Kry currently operates 55 physical clinics across France, Norway and Sweden — with the vast majority in the latter. Conneryd Lundgren won’t put a date of when he expects the company to open its first in the UK, but adds it’s “not impossible” that’ll happen in the next 12 months.
Falling losses
Kry is one of the first-generation digital health companies that emerged in Europe in the 2010s. Since launching in 2015 the company has raised more than $700m — including a $160m Series D extension in July 2022 and an unannounced €30m in 2023.
After a boom in customer numbers during the pandemic, in 2022 the company laid off hundreds of employees, withdrew from Germany and halted a planned expansion into Italy.

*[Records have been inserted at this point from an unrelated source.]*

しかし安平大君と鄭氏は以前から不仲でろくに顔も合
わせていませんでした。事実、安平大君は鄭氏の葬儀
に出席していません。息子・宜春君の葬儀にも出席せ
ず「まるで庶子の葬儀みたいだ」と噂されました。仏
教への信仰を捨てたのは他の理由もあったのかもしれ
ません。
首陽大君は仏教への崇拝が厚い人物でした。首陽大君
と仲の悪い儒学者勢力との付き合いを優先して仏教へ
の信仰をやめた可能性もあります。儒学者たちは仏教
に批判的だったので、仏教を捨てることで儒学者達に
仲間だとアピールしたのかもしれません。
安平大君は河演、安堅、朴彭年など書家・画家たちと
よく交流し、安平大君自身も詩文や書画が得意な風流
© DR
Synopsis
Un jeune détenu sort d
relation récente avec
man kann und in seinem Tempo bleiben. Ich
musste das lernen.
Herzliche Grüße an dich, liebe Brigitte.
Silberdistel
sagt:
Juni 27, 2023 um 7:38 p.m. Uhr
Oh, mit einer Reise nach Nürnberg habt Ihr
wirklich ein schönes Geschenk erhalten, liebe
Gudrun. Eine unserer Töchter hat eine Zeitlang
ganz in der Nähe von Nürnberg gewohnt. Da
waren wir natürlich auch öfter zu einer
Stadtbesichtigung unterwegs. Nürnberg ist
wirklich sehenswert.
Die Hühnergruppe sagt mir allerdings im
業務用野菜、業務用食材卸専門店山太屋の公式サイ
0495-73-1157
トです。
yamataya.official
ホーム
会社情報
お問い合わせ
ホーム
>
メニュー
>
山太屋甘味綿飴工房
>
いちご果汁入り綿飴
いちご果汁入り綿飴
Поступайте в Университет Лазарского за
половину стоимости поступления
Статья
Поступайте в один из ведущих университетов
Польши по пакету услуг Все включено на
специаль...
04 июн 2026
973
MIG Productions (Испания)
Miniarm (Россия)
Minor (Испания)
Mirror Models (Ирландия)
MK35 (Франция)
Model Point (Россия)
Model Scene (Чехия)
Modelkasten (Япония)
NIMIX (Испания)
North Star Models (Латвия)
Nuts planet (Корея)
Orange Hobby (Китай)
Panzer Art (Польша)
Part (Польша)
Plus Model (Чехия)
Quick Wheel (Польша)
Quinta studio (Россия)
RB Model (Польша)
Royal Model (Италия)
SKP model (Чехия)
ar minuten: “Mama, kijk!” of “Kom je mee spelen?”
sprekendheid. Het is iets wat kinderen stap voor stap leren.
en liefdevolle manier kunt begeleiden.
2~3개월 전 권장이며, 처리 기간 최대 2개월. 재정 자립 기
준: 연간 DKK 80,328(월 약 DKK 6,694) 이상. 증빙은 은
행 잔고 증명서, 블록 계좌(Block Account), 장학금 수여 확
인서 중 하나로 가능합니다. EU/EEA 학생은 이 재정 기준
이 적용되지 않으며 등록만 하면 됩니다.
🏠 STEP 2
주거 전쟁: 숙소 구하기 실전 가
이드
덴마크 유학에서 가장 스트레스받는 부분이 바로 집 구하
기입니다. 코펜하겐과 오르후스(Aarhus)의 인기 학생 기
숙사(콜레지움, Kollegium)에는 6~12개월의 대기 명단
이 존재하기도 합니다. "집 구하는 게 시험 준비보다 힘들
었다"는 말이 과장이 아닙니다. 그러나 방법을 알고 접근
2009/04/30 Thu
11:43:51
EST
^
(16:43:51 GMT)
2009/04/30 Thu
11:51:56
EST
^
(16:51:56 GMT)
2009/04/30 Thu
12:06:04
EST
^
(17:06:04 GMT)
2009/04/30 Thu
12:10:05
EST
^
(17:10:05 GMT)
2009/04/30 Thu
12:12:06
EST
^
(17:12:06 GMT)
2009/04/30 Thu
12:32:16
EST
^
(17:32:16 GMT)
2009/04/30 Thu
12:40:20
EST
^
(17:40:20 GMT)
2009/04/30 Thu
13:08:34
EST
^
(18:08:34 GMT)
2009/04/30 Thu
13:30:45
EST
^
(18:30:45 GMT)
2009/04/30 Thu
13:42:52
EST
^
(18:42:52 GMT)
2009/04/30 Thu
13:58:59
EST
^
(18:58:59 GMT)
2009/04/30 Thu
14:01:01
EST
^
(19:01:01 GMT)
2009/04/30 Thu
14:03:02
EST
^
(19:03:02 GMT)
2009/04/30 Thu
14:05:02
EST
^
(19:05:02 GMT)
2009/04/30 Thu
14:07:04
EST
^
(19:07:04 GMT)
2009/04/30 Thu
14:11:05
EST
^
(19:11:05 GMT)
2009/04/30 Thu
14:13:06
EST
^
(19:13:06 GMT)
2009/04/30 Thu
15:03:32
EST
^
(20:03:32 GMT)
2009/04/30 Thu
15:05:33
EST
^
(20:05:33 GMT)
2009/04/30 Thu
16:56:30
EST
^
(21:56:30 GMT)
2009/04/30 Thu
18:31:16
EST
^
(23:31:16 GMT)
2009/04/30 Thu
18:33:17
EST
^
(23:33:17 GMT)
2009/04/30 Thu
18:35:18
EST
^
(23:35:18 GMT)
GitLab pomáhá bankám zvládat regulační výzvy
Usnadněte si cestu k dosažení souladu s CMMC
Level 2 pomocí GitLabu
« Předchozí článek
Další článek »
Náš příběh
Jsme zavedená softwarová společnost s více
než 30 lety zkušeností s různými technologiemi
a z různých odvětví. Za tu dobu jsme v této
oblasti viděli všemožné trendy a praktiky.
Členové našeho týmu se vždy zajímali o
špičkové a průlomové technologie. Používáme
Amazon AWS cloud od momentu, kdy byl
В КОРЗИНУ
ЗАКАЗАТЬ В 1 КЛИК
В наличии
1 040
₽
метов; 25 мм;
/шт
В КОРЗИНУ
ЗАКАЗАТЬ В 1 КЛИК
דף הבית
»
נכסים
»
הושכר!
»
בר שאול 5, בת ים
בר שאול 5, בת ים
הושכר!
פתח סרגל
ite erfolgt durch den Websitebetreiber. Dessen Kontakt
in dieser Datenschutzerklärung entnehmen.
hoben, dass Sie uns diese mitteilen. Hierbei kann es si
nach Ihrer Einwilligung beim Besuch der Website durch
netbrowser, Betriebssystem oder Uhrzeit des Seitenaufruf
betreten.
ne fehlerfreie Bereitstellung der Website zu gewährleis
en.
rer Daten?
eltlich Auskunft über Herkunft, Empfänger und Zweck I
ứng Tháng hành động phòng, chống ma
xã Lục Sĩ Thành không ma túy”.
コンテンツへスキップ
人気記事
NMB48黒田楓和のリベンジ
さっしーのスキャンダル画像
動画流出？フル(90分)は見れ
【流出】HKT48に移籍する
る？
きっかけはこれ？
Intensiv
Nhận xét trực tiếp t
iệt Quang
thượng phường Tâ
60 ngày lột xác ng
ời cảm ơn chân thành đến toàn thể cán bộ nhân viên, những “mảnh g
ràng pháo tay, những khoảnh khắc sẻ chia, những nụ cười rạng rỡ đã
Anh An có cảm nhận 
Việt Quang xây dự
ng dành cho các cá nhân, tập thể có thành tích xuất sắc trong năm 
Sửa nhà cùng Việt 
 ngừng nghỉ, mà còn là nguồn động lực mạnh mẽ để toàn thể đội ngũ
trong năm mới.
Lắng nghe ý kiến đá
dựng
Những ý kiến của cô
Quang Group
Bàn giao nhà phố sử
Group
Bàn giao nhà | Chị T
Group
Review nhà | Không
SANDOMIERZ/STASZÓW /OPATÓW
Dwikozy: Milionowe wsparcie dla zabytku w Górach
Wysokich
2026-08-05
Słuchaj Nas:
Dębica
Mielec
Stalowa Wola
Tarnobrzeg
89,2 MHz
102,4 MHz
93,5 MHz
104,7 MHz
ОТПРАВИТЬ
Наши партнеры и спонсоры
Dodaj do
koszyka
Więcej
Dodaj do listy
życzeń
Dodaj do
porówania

Last year, Conneryd Lundgren told Sifted that losses in 2022 rose due to “goodwill payments” to laid-off employees, but now says they are falling due to improved operational efficiency brought about by “better systems and operational models”. Kry has, for example, already deployed AI tools in all of its markets that have cut doctor’s admin time by 30%, he says.
Kry also laid off a further 29 non-clinical staff in 2023. While Conneryd Lundgren tells Sifted that the company will not be undergoing anymore “major restructuring”, the company may “reduce” the number of administrative staff further as tech makes operations more efficient.
Revenue in all of its markets — except for Norway — rose. France saw the most growth, with the market making €26m — a 56% increase on the amount the previous year. Sweden remained Kry’s biggest market — with revenue growing 5% to €134m, and in the UK it rose from €21m to €25m. In Norway it fell by just over a quarter to €2.8m.